Zev Yaroslavsky, an L.A. County supervisor, decides not to run for L.A. mayor, depriving the race of his vision for the city's design and fiscal health.

August 24, 2012
  • L.A. County Supervisor Zev Yaroslavsky is seen surveying the work being done on the 405 freeway on July 16, 2011. Yaroslavsky announced Thursday that he will not run to be mayor of L.A.
L.A. County Supervisor Zev Yaroslavsky is seen surveying the work being… (Los Angeles Times )

Zev Yaroslavsky has been a fixture of Los Angeles politics since he was 26 years old, and his decision not to join the campaign for mayor deprives the field — and the electorate — of one of the region's most enduring and respected political figures. It also threatens to narrow the debate over the city's future, as Yaroslavsky, 63, won't be in the campaign to offer his particular vision, which encompasses both the city's physical design and its fiscal health.

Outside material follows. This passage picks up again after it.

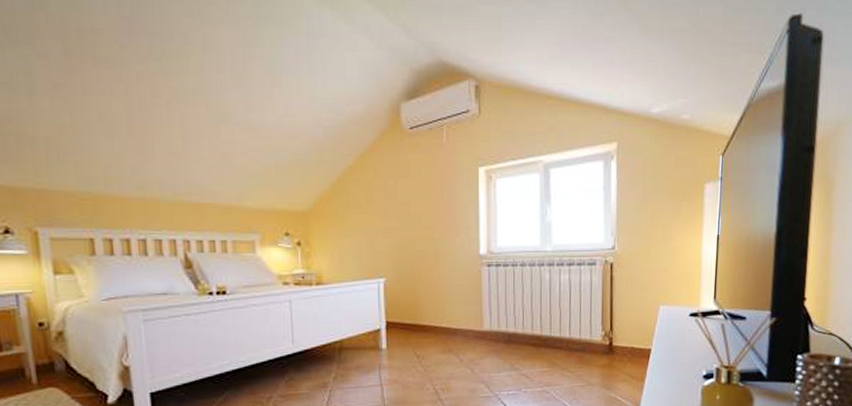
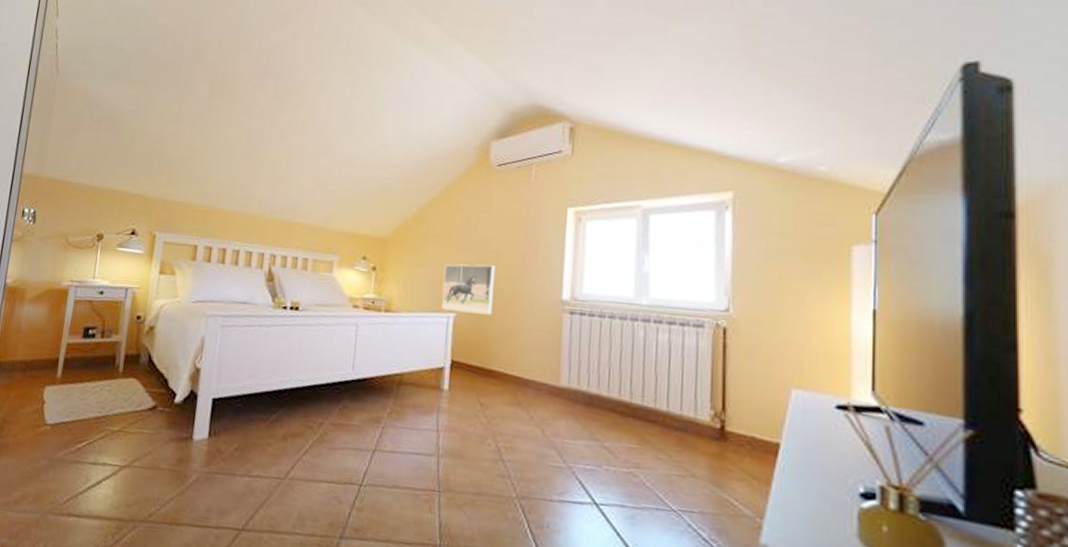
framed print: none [369,229,418,277] -> present [442,264,495,315]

Among the candidates, City Councilman Eric Garcetti has emerged as a leading proponent of a certain idea of Los Angeles — one that is taller and denser, with high-rise corridors paralleling public transportation. That design would, in his view, help address traffic and the environment by favoring public transit over automobiles and by locating more housing close to workplaces. He has pushed for that in Hollywood, which he represents and where the recently adopted community plan will encourage high-density growth in certain areas. County Supervisor Yaroslavsky, on the other hand, is skeptical of that approach, arguing that Los Angeles still has large amounts of housing capacity without having to encourage denser development. Each of those is a valid concept of the city — and they overlap some, with Garcetti acknowledging a place for traditional homes and Yaroslavsky favoring much transit development — but the debate should not end just because Yaroslavsky won't be on the podium to argue it.

Similarly, Garcetti and fellow candidates Controller Wendy Greuel and Councilwoman Jan Perry all serve or have recently served on the City Council, which has been complicit in the decisions that have created the city's alarming budget shortfalls. A Yaroslavsky candidacy promised to focus public attention on that problem and the difficult choices that will be needed to solve it. Without him, Garcetti and Greuel in particular, given their strong support from organized labor, have the incentive and the opportunity to duck the budget issue or minimize its importance.

There are other candidates and potential candidates for mayor who may take up some of Yaroslavsky's mantle. Radio personality Kevin James is running a spirited critique of City Hall, and developer Rick Caruso has the personal fortune to wage a competitive campaign. But James has yet to show the fundraising or polling strength to be regarded as a first-tier candidate, and Caruso may still pass on this race. Yaroslavsky's decision not to join the race thus leaves a hole. It is the responsibility of those who run to address these issues, even without a rival to force the debate.